I wondered about what I had done—the long solo car trips back and forth from college to visit my parents, the air conditioner rattling away in my bedroom window, the hamburgers I was planning on cooking for dinner. I tried not to think about what I had failed to do—the environmental justice organization whose phone calls I had been avoiding, the climate emergency march I skipped, the hard conversation with a climate-denying family member that I had been putting off. I rinsed out my soup cans and stacked them in the recycling bin and wondered if it was enough. 

God met me in my anxious desperation, reminding me that overcoming sin is not about having the right answers but about trusting in God’s mercy.

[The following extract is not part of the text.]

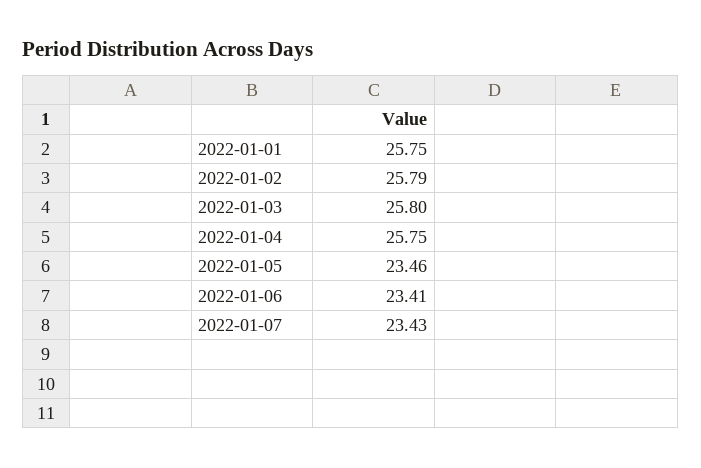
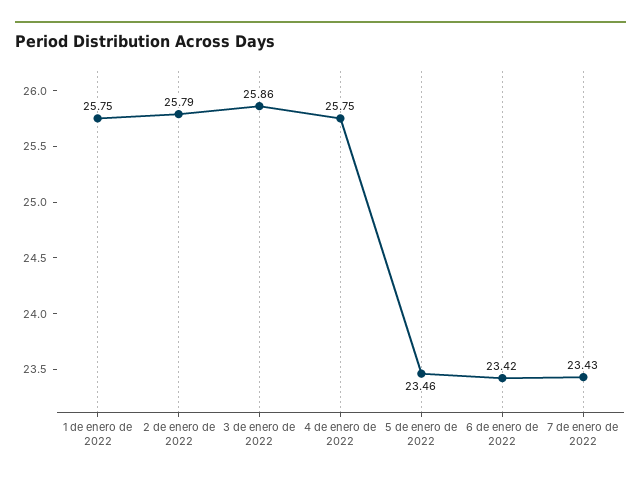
2022-01-03: 25.8 -> 25.86
2022-01-06: 23.41 -> 23.42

We cannot think our way out of a spiritual crisis. When I pray in the Litany of the Sacred Heart, “Heart of Jesus, desire of the everlasting hills, have mercy on us,” I remember the hills and hollers of my native Appalachia that bear the wounds of human ignorance and greed. I think about the injury that I have inflicted. Kneeling on the loose ground I whisper , “Heart of Jesus, bruised for our offenses, have mercy on us.”

The crown of thorns surrounding the Sacred Heart reminds us that some of the holiest places are also some of the most broken places. As close to Jesus as I feel standing on a sandstone bluff and looking out over the beauty of God’s Red River Gorge, the abandoned strip mine further down the highway is where I meet the Crucified One. In a creek bed buried under a whole mountainside, I feel the grief of the One whose Heart is weighed down with insults . In a scraped-over, lifeless field, I find the One whose Heart was obedient to death. I go up the mountain to pray and, even when the mountaintop isn’t there, somehow God still is.

Where I can see only emptiness and waste, Jesus surprises me with newness—the oak seedlings rooting in the gravel, the cerulean warblers flitting overhead. In spite of everything, death is not the end. The same Sacred Heart that died on the hill  of Calvary is also a fountain of life and holiness, the salvation of those who trust in it. As long as Jesus’s Heart is beating, we cannot let ourselves be given over to despair.

Instead, we are invited to the healing work of reparation. In a world marred by sin and division, the Sacred Heart is the place of peace and reconciliation, the delight of all the Saints. God is calling to all of us to overcome our individualism and to confront sinful systems of environmental destruction together. Jesus opens his Sacred Heart to each one of us, and we must open our hearts to one another. When we pray and fast, when we get involved in local community organizing efforts, when we attend demonstrations or participate in civil disobedience, we commit ourselves to the healing of the world and our own hearts.

As I have settled into my new home in the Bronx, a borough carved up by freeways and nicknamed “asthma alley” for its abysmal air quality, I have sought out ways of deepening my commitment to pursuing environmental justice. I attend marches organized by climate justice groups and kneel in prayer while demonstrators are arrested in front of the wealthy and powerful on Wall Street. I meet regularly with an interfaith coalition of people from across New York state lobbying for climate justice legislation in Albany. Sometimes the fear that my efforts are not enough creeps in, but God reminds me that our hope is not in the certainty of our success but in the depths of Jesus’s infinite mercy, in the Sacred Heart, the abyss of all virtue.  In the times when I fear that everything might be lost, it is God who continues to labor in creation, fully alive.